Мне было все равно на него. Меня раздражал его плач.
Я нарвала в саду листьев, пособирала ошметки всего, что было на кухне, и сделала ему коктейль. Ни чтобы порадовать или облегчить его боль, но чтобы просто заткнуть его хотя бы на пару минут. Мне нужна была тишина, мне ее не хватало.
Глаз бога в кармане куртки засветился. Открыв стакан, я удивилась: напиток выглядел так, будто приготовлен из чего-то съедобного, а аромат заполнил дом. Пахло пряностями и корицей, хотя в последний раз в нашем доме она была года три назад на Рождество.
Отец пил жадно, но тихо. Он успокоился и снова уснул.
Мама, казалось, тоже спала. Я тронула ее за плечо, — она лишь перевернулась на другой бок, открыв кровавые пятна на простынях.
Мне стало плохо. Я не могла больше находиться в доме.
Хотелось есть, нестерпимо хотелось. Моя охота не увенчалась успехом: дичи в лесу не было, а ее запах скрыл дождь. Я была готова на все, лишь бы откусить ломоть хлеба. И тогда мой взгляд упал на Мондштадт. Лопасти мельниц вращались, люди летали на планерах. Этот город никогда не был доступен мне. Я собралась с мыслями. Вспомнила правила. И послала отца к черту.
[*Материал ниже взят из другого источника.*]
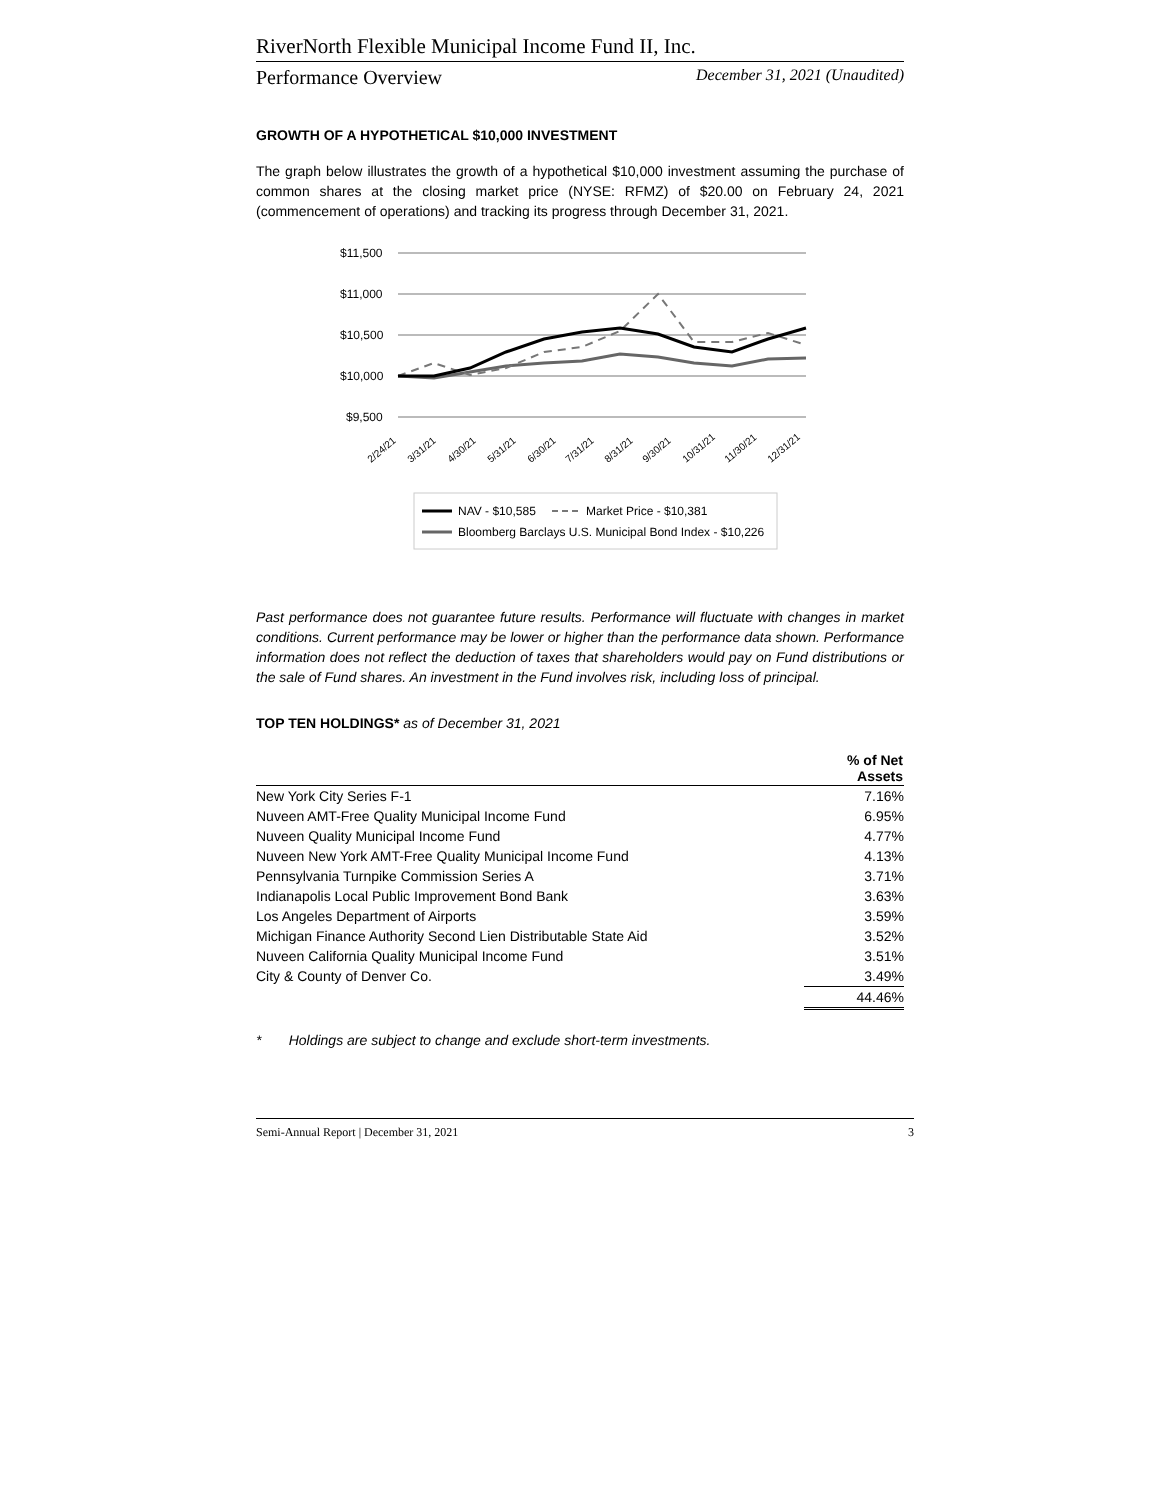RiverNorth Flexible Municipal Income Fund II, Inc.
Performance Overview December 31, 2021 (Unaudited)
GROWTH OF A HYPOTHETICAL $10,000 INVESTMENT
The graph below illustrates the growth of a hypothetical $10,000 investment assuming the purchase of common shares at the closing market price (NYSE: RFMZ) of $20.00 on February 24, 2021 (commencement of operations) and tracking its progress through December 31, 2021.
$11,500
$11,000
$10,500
$10,000
$9,500
2/24/21
3/31/21
4/30/21
5/31/21
6/30/21
7/31/21
8/31/21
9/30/21
10/31/21
11/30/21
12/31/21
NAV - $10,585
Market Price - $10,381
Bloomberg Barclays U.S. Municipal Bond Index - $10,226
Past performance does not guarantee future results. Performance will fluctuate with changes in market conditions. Current performance may be lower or higher than the performance data shown. Performance information does not reflect the deduction of taxes that shareholders would pay on Fund distributions or the sale of Fund shares. An investment in the Fund involves risk, including loss of principal.
TOP TEN HOLDINGS* as of December 31, 2021
| | % of Net Assets |
| --- | --- |
| New York City Series F-1 | 7.16% |
| Nuveen AMT-Free Quality Municipal Income Fund | 6.95% |
| Nuveen Quality Municipal Income Fund | 4.77% |
| Nuveen New York AMT-Free Quality Municipal Income Fund | 4.13% |
| Pennsylvania Turnpike Commission Series A | 3.71% |
| Indianapolis Local Public Improvement Bond Bank | 3.63% |
| Los Angeles Department of Airports | 3.59% |
| Michigan Finance Authority Second Lien Distributable State Aid | 3.52% |
| Nuveen California Quality Municipal Income Fund | 3.51% |
| City & County of Denver Co. | 3.49% |
| | 44.46% |
* Holdings are subject to change and exclude short-term investments.
Semi-Annual Report | December 31, 2021 3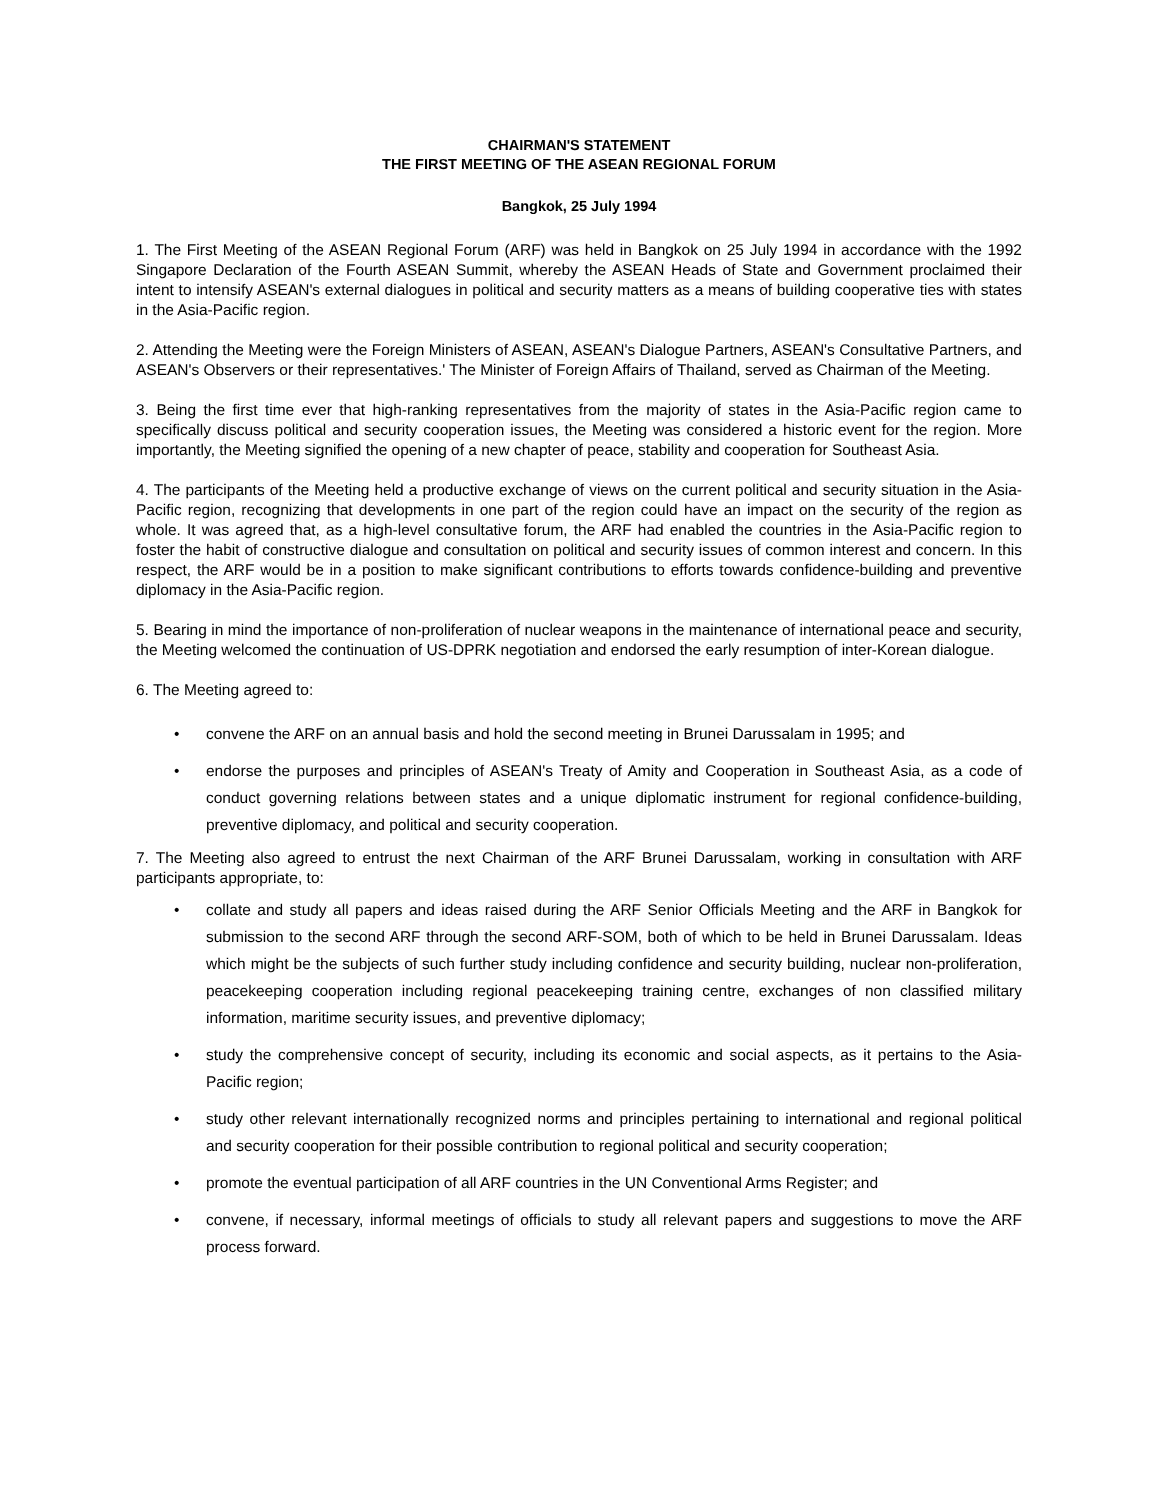CHAIRMAN'S STATEMENT
THE FIRST MEETING OF THE ASEAN REGIONAL FORUM
Bangkok, 25 July 1994
1. The First Meeting of the ASEAN Regional Forum (ARF) was held in Bangkok on 25 July 1994 in accordance with the 1992 Singapore Declaration of the Fourth ASEAN Summit, whereby the ASEAN Heads of State and Government proclaimed their intent to intensify ASEAN's external dialogues in political and security matters as a means of building cooperative ties with states in the Asia-Pacific region.
2. Attending the Meeting were the Foreign Ministers of ASEAN, ASEAN's Dialogue Partners, ASEAN's Consultative Partners, and ASEAN's Observers or their representatives.' The Minister of Foreign Affairs of Thailand, served as Chairman of the Meeting.
3. Being the first time ever that high-ranking representatives from the majority of states in the Asia-Pacific region came to specifically discuss political and security cooperation issues, the Meeting was considered a historic event for the region. More importantly, the Meeting signified the opening of a new chapter of peace, stability and cooperation for Southeast Asia.
4. The participants of the Meeting held a productive exchange of views on the current political and security situation in the Asia-Pacific region, recognizing that developments in one part of the region could have an impact on the security of the region as whole. It was agreed that, as a high-level consultative forum, the ARF had enabled the countries in the Asia-Pacific region to foster the habit of constructive dialogue and consultation on political and security issues of common interest and concern. In this respect, the ARF would be in a position to make significant contributions to efforts towards confidence-building and preventive diplomacy in the Asia-Pacific region.
5. Bearing in mind the importance of non-proliferation of nuclear weapons in the maintenance of international peace and security, the Meeting welcomed the continuation of US-DPRK negotiation and endorsed the early resumption of inter-Korean dialogue.
6. The Meeting agreed to:
• convene the ARF on an annual basis and hold the second meeting in Brunei Darussalam in 1995; and
• endorse the purposes and principles of ASEAN's Treaty of Amity and Cooperation in Southeast Asia, as a code of conduct governing relations between states and a unique diplomatic instrument for regional confidence-building, preventive diplomacy, and political and security cooperation.
7. The Meeting also agreed to entrust the next Chairman of the ARF Brunei Darussalam, working in consultation with ARF participants appropriate, to:
• collate and study all papers and ideas raised during the ARF Senior Officials Meeting and the ARF in Bangkok for submission to the second ARF through the second ARF-SOM, both of which to be held in Brunei Darussalam. Ideas which might be the subjects of such further study including confidence and security building, nuclear non-proliferation, peacekeeping cooperation including regional peacekeeping training centre, exchanges of non classified military information, maritime security issues, and preventive diplomacy;
• study the comprehensive concept of security, including its economic and social aspects, as it pertains to the Asia-Pacific region;
• study other relevant internationally recognized norms and principles pertaining to international and regional political and security cooperation for their possible contribution to regional political and security cooperation;
• promote the eventual participation of all ARF countries in the UN Conventional Arms Register; and
• convene, if necessary, informal meetings of officials to study all relevant papers and suggestions to move the ARF process forward.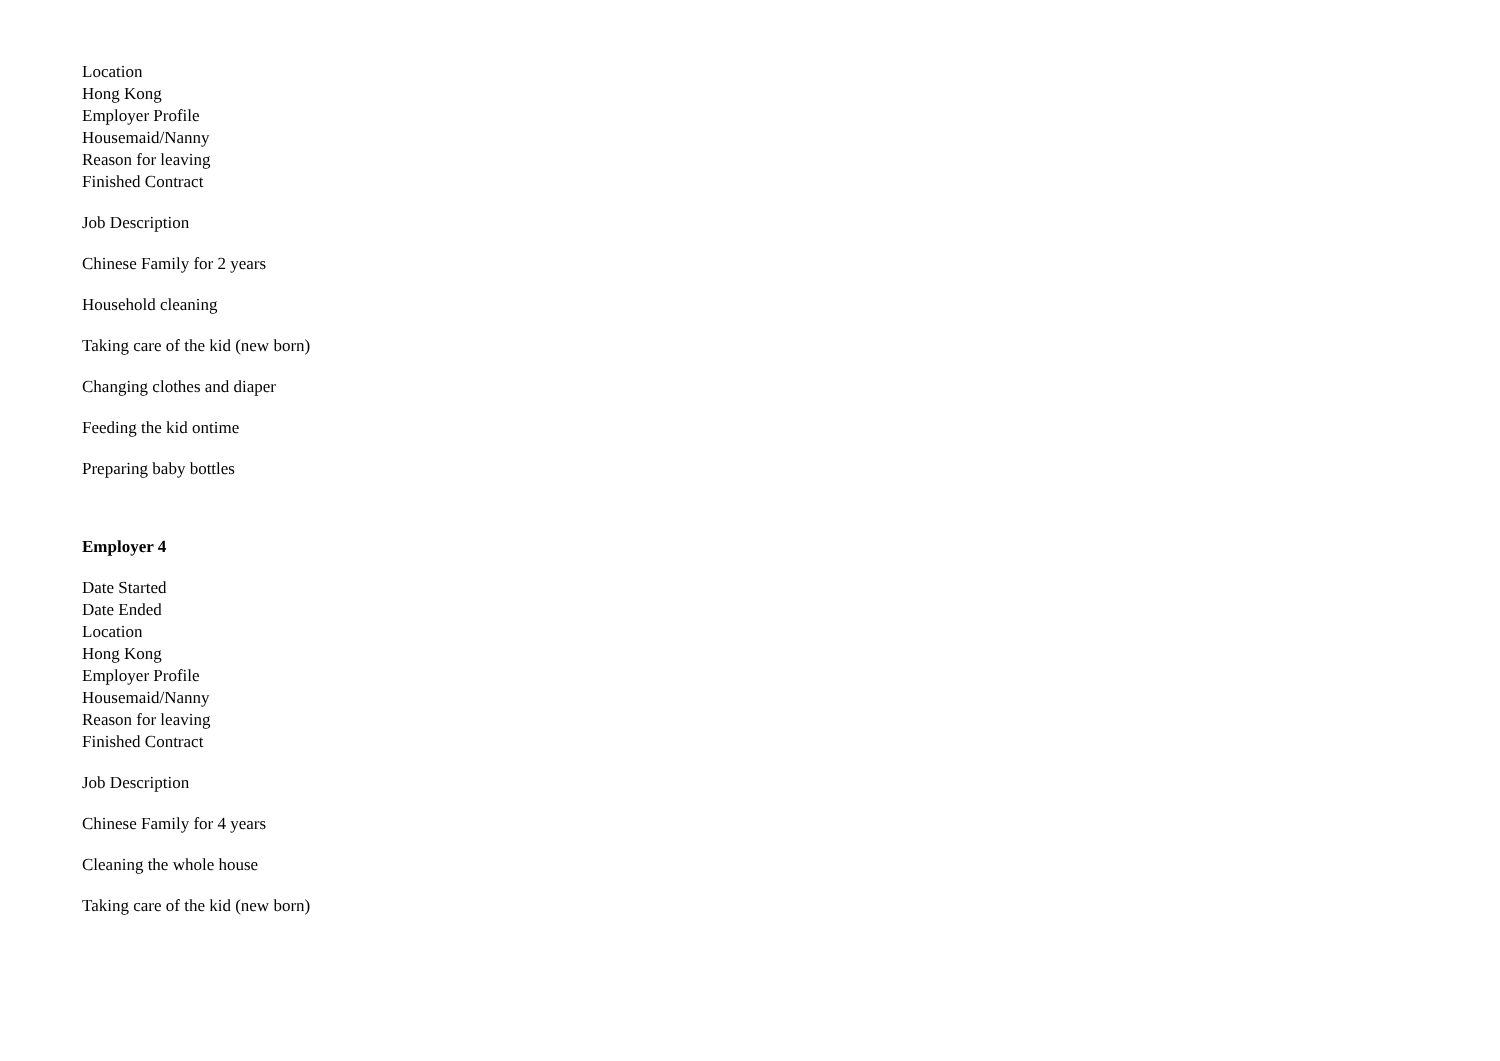Location
Hong Kong
Employer Profile
Housemaid/Nanny
Reason for leaving
Finished Contract
Job Description
Chinese Family for 2 years
Household cleaning
Taking care of the kid (new born)
Changing clothes and diaper
Feeding the kid ontime
Preparing baby bottles
Employer 4
Date Started
Date Ended
Location
Hong Kong
Employer Profile
Housemaid/Nanny
Reason for leaving
Finished Contract
Job Description
Chinese Family for 4 years
Cleaning the whole house
Taking care of the kid (new born)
Дорога была долгой и безлюдной. Идти пришлось по траве, потому что тропинки размыло, а вязнуть в чавкающей грязи не хотелось. Когда я ступила на мостовую, ноги уже почти не держали меня. Руки дрожали, перед глазами все плыло. Я упала прямо в сборище голубей, — они разлетелись, оставив после себя только медленно падающие перья. На камне лежали промокшие крошки черствого хлеба. Я давилась, мне было противно, но все же это было хоть чем-то.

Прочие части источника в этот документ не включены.